#### The problem
Keep to one stretch of the data below, the lines from the one with "section in more" up to and including the one with "## Parameters", and return that stretch exactly.

━━━━━━━━━━

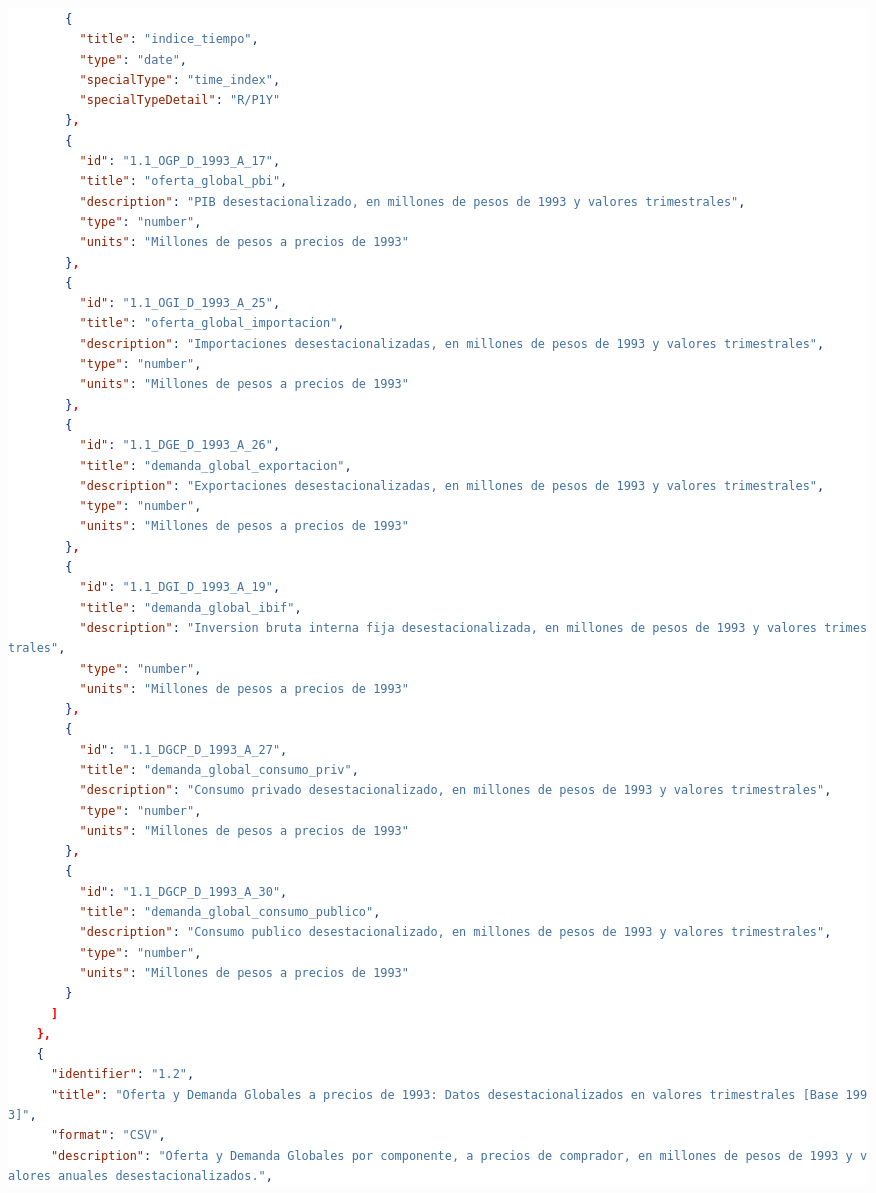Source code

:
 ```json
        {
          "title": "indice_tiempo",
          "type": "date",
          "specialType": "time_index",
          "specialTypeDetail": "R/P1Y"
        },
        {
          "id": "1.1_OGP_D_1993_A_17",
          "title": "oferta_global_pbi",
          "description": "PIB desestacionalizado, en millones de pesos de 1993 y valores trimestrales",
          "type": "number",
          "units": "Millones de pesos a precios de 1993"
        },
        {
          "id": "1.1_OGI_D_1993_A_25",
          "title": "oferta_global_importacion",
          "description": "Importaciones desestacionalizadas, en millones de pesos de 1993 y valores trimestrales",
          "type": "number",
          "units": "Millones de pesos a precios de 1993"
        },
        {
          "id": "1.1_DGE_D_1993_A_26",
          "title": "demanda_global_exportacion",
          "description": "Exportaciones desestacionalizadas, en millones de pesos de 1993 y valores trimestrales",
          "type": "number",
          "units": "Millones de pesos a precios de 1993"
        },
        {
          "id": "1.1_DGI_D_1993_A_19",
          "title": "demanda_global_ibif",
          "description": "Inversion bruta interna fija desestacionalizada, en millones de pesos de 1993 y valores trimestrales",
          "type": "number",
          "units": "Millones de pesos a precios de 1993"
        },
        {
          "id": "1.1_DGCP_D_1993_A_27",
          "title": "demanda_global_consumo_priv",
          "description": "Consumo privado desestacionalizado, en millones de pesos de 1993 y valores trimestrales",
          "type": "number",
          "units": "Millones de pesos a precios de 1993"
        },
        {
          "id": "1.1_DGCP_D_1993_A_30",
          "title": "demanda_global_consumo_publico",
          "description": "Consumo publico desestacionalizado, en millones de pesos de 1993 y valores trimestrales",
          "type": "number",
          "units": "Millones de pesos a precios de 1993"
        }
      ]
    },
    {
      "identifier": "1.2",
      "title": "Oferta y Demanda Globales a precios de 1993: Datos desestacionalizados en valores trimestrales [Base 1993]",
      "format": "CSV",
      "description": "Oferta y Demanda Globales por componente, a precios de comprador, en millones de pesos de 1993 y valores anuales desestacionalizados.",
```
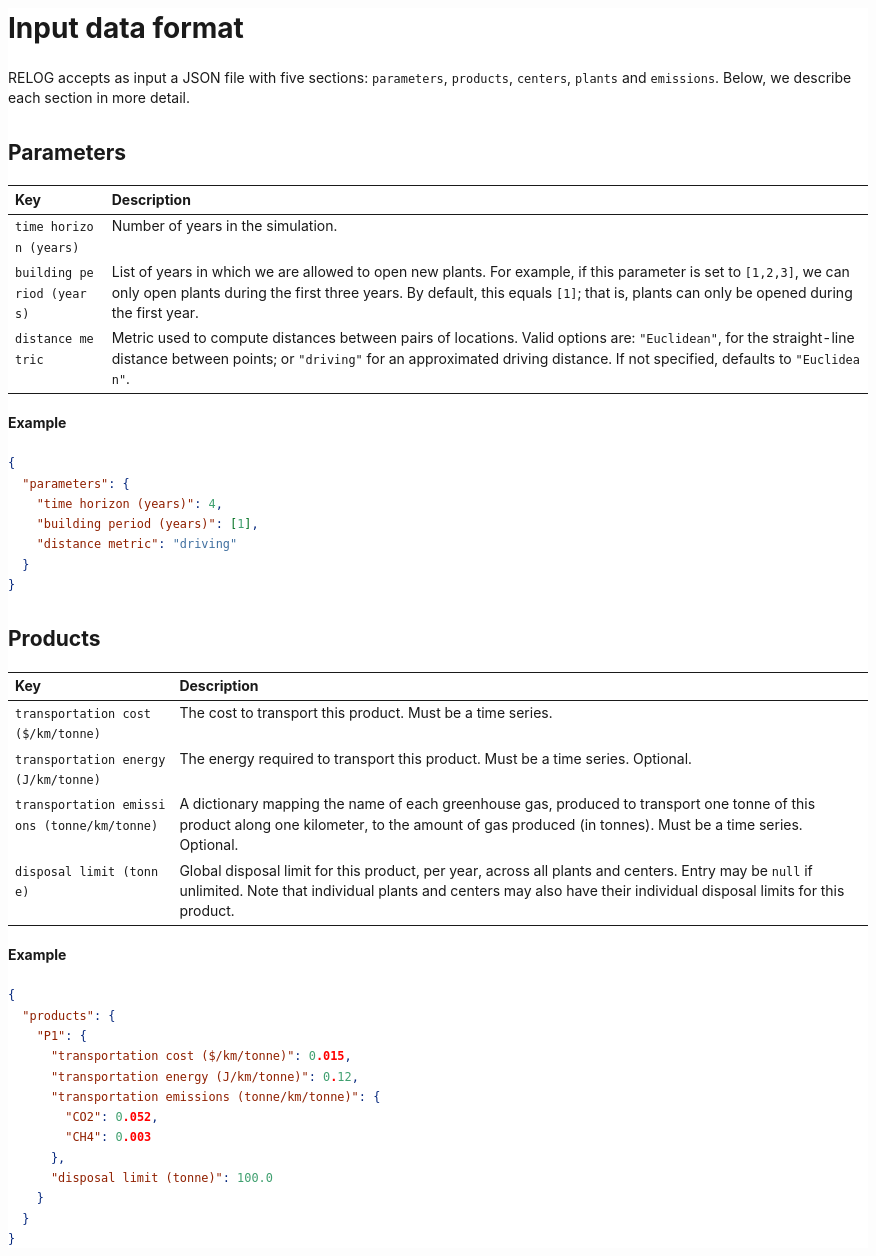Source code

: # Input data format

RELOG accepts as input a JSON file with five sections: `parameters`, `products`,
`centers`, `plants` and `emissions`. Below, we describe each section in more
detail.

## Parameters

| Key                       | Description                                                                                                                                                                                                                                                  |
| :------------------------ | :----------------------------------------------------------------------------------------------------------------------------------------------------------------------------------------------------------------------------------------------------------- |
| `time horizon (years)`    | Number of years in the simulation.                                                                                                                                                                                                                           |
| `building period (years)` | List of years in which we are allowed to open new plants. For example, if this parameter is set to `[1,2,3]`, we can only open plants during the first three years. By default, this equals `[1]`; that is, plants can only be opened during the first year. |
| `distance metric`         | Metric used to compute distances between pairs of locations. Valid options are: `"Euclidean"`, for the straight-line distance between points; or `"driving"` for an approximated driving distance. If not specified, defaults to `"Euclidean"`.              |

#### Example

```json
{
  "parameters": {
    "time horizon (years)": 4,
    "building period (years)": [1],
    "distance metric": "driving"
  }
}
```

## Products

| Key                                         | Description                                                                                                                                                                                                                 |
| :------------------------------------------ | :-------------------------------------------------------------------------------------------------------------------------------------------------------------------------------------------------------------------------- |
| `transportation cost ($/km/tonne)`          | The cost to transport this product. Must be a time series.                                                                                                                                                                  |
| `transportation energy (J/km/tonne)`        | The energy required to transport this product. Must be a time series. Optional.                                                                                                                                             |
| `transportation emissions (tonne/km/tonne)` | A dictionary mapping the name of each greenhouse gas, produced to transport one tonne of this product along one kilometer, to the amount of gas produced (in tonnes). Must be a time series. Optional.                      |
| `disposal limit (tonne)`                    | Global disposal limit for this product, per year, across all plants and centers. Entry may be `null` if unlimited. Note that individual plants and centers may also have their individual disposal limits for this product. |

#### Example

```json
{
  "products": {
    "P1": {
      "transportation cost ($/km/tonne)": 0.015,
      "transportation energy (J/km/tonne)": 0.12,
      "transportation emissions (tonne/km/tonne)": {
        "CO2": 0.052,
        "CH4": 0.003
      },
      "disposal limit (tonne)": 100.0
    }
  }
}
```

━━━━━━━━━━

#### Result of this exercise
`centers`, `plants` and `emissions`. Below, we describe each section in more
detail.

## Parameters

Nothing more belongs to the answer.